Top of Material provided

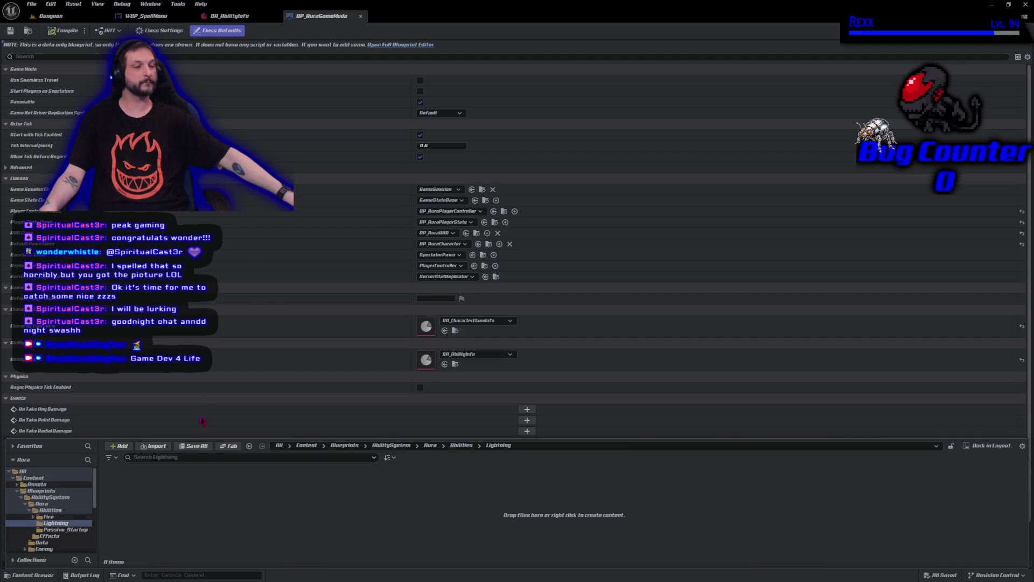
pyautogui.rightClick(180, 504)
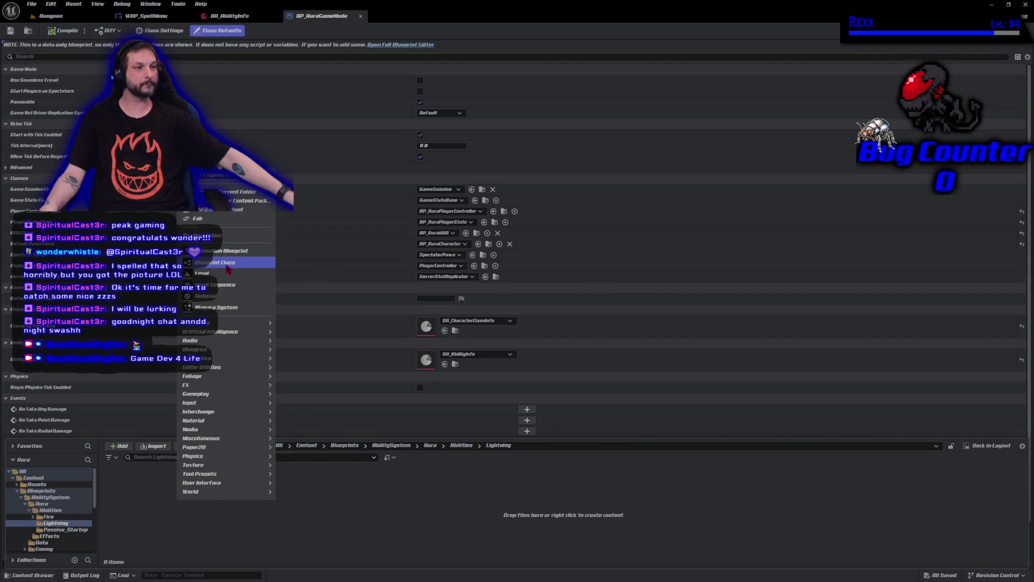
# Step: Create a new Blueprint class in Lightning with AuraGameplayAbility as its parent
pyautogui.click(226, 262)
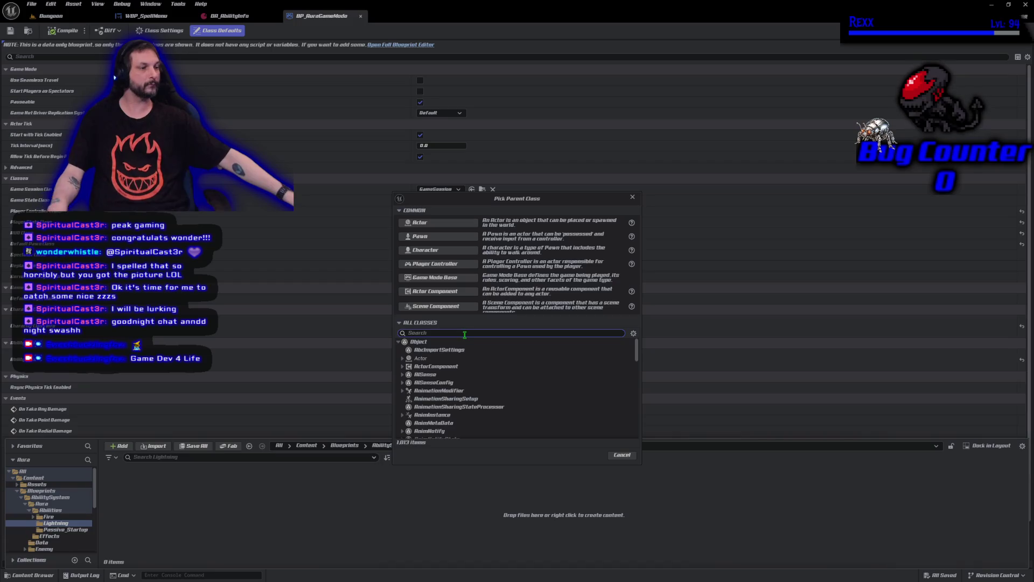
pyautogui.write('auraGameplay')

Bottom of Material provided

* _Exercise_
Where does the word "pyautogui" appear in the material above? Copy every line that holds it.

* _Task answer_
pyautogui.rightClick(180, 504)
pyautogui.click(226, 262)
pyautogui.write('auraGameplay')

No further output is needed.